Comment 23 Florian Weimer 2016-10-11 17:31:09 UTC
(In reply to Sumeet Keswani from comment #22)

> Sorry for the delay in response, I was out for a while.
> I am working on getting you additional data to demonstrate the problem.
> I will update this BZ shortly.

Sumeet, do you have any additional data you can share?  Thanks.
Comment 24 Sumeet Keswani 2016-10-11 20:48:25 UTC
No, we have not had the chance to debug it further.

We believe its a case bug 11261 on steroids - in some sense. Each Arena actually holds on to 5x to 50X of the memory that is given to the application. After Bug 19048 was fixed all arenas start to demonstrate this bloat. Consequently the application quickly OOMs.

We have been trying to manage it using MALLOC_TRIM_THRESHOLD_ and MALLOC_ARENA_MAX in some cases. In other cases we have had success using jemalloc.
The dynamic mmap threshold does not help since we do pretty large allocations from time to time causing a lot of bloat.

Its still on my plate to run a periodic malloc_stats to demonstrate the long term algorithmic problem. I have not gotten to it yet.

you may mark this as Need Info
Comment 25 Sumeet Keswani 2016-10-12 14:13:10 UTC
Created attachment 9559 [details]
glibc-issue


Its been hard to build a accurate reproducer, since our workloads are complicated. But this (attached) is typical of what we see.
(this is RSz memory of three processes running on three different machines)

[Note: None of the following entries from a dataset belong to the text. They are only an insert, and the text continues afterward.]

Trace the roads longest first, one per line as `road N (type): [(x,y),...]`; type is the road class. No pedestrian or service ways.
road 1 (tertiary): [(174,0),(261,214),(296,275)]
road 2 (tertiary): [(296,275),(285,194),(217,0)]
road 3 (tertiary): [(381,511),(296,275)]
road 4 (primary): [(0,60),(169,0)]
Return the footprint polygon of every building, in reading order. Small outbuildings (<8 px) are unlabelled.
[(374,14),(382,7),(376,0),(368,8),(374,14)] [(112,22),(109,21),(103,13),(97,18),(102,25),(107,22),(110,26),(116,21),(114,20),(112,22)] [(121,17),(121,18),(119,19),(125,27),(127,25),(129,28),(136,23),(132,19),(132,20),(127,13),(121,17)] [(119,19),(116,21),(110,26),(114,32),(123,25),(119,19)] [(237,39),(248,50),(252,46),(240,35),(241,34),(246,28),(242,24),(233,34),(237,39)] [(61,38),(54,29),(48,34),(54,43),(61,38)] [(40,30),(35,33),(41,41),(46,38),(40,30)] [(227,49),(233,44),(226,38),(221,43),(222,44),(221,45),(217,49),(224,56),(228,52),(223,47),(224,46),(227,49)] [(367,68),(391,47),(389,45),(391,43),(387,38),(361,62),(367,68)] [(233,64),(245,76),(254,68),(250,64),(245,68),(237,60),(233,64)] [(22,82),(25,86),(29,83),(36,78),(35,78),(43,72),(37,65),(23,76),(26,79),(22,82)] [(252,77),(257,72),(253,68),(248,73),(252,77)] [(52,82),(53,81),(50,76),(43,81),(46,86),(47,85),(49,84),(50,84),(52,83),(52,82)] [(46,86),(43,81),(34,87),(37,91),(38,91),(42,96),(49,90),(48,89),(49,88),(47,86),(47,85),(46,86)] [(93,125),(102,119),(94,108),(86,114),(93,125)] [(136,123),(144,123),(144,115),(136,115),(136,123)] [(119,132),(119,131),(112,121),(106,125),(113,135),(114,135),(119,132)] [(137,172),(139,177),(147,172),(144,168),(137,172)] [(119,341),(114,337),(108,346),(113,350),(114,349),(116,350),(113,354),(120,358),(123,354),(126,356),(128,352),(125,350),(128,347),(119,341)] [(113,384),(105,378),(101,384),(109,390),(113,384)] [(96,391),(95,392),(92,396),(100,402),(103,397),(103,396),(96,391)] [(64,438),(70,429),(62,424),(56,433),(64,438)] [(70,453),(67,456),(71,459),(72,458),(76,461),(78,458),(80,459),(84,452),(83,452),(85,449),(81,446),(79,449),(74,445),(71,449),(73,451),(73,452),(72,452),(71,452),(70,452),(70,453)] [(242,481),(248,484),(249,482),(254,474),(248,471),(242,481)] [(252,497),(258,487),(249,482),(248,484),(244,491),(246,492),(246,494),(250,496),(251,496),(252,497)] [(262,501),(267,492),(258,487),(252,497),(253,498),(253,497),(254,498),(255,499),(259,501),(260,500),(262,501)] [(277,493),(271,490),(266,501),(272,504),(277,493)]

The arenas take so much more memory than the process actually uses over longer periods of time. It almost never returns the memory and the process OOMs in a few days.

Note how calling malloc_trim() returns the memory back to the OS. 
Hence we know that this memory is totally wasted in the arenas, because by calling malloc_trim() we can recover the memory. Hence there is something algorithmic-ally wrong with the way arenas are managed. - they either do not use the free memory they have, and/or never return the top of the heap.

With the cyclic arena fix (yellow) this problem actually became worse. yellow line will OOM sooner than blue and purple.
Comment 26 Florian Weimer 2017-01-02 16:05:46 UTC
We cannot fix this problem with a proper reproducer.